Take scenario 1 and scenario 12 as examples.
Figure 8 shows the voltages of node 41, considering different abandonment rates for all dispatching periods. Scenario 1 is composed of PV scenario 1 and WF scenario 1, while complex scenario 12 is composed of PV scenario 4 and WF scenario 3. When the permissible abandonment rate is 50%, the total accommodation capacity of DG reaches the maximum value of 31.6 MW. Under complex scenario 1, the high output power of WF at dispatching periods 3 and 4, which are load peak stages, can provide adequate voltage support. The bigger accommodation capacity of WF at node 41 will cause higher nodal voltage amplitude, even exceeding the rated voltage. Under scenario 12, the WF output power at load peak stages is lowest and the output level of PV is also low, which makes it difficult to support the nodal voltage of node 41 at a distance.
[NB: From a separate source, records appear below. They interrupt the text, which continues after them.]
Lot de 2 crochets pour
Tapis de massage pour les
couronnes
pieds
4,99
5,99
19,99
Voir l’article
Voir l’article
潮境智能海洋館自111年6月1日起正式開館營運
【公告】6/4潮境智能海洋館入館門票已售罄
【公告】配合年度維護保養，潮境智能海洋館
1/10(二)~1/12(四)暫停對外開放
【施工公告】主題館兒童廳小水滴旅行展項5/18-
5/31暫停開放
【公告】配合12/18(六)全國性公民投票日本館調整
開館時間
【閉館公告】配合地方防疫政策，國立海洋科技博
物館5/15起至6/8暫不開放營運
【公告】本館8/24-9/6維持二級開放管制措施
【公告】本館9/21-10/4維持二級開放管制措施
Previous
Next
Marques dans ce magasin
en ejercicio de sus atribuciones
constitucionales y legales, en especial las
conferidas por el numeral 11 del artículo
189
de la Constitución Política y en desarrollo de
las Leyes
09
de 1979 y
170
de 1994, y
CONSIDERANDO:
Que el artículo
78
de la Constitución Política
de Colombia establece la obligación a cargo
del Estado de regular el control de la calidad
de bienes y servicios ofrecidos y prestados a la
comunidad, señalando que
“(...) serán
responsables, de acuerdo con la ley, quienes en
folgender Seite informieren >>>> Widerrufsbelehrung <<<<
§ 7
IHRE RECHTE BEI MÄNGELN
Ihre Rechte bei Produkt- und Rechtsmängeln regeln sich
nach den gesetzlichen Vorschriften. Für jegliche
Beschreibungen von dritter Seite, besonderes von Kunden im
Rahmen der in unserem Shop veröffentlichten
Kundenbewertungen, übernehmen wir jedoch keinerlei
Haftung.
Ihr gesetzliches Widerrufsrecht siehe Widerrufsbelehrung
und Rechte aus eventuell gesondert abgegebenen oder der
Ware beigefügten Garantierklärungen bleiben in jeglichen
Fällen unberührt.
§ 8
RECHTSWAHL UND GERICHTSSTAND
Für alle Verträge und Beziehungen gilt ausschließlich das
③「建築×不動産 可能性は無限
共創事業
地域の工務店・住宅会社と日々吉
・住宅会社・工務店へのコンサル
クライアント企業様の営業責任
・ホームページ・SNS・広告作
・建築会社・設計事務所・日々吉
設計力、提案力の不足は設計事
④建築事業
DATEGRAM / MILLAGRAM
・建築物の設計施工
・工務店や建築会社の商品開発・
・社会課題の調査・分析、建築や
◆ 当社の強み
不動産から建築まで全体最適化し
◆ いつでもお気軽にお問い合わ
In case 3, although the total accommodation capacity of DG is maximal, the voltages of node 41 for dispatching periods 3 and 4 are 19.9961 kV and 19.9964 kV, respectively, which are still lower than the rated voltage.
Figure 9 represents the voltage of node 5 under all scenarios. It shows that the magnitude of nodal voltage is influenced by the types of scenarios. Under scenario 10, the power of PV, whose output characteristic is consistent with that of load, is the largest, while the power of WF, whose output characteristic is different to that of load, is the smallest. Hence, the value of the nodal voltage at each dispatching period is closest to 20 kV. Under scenario 4, the output of PV is smallest and that of PV is largest, causing the maximum voltage amplitude deviation among all scenarios.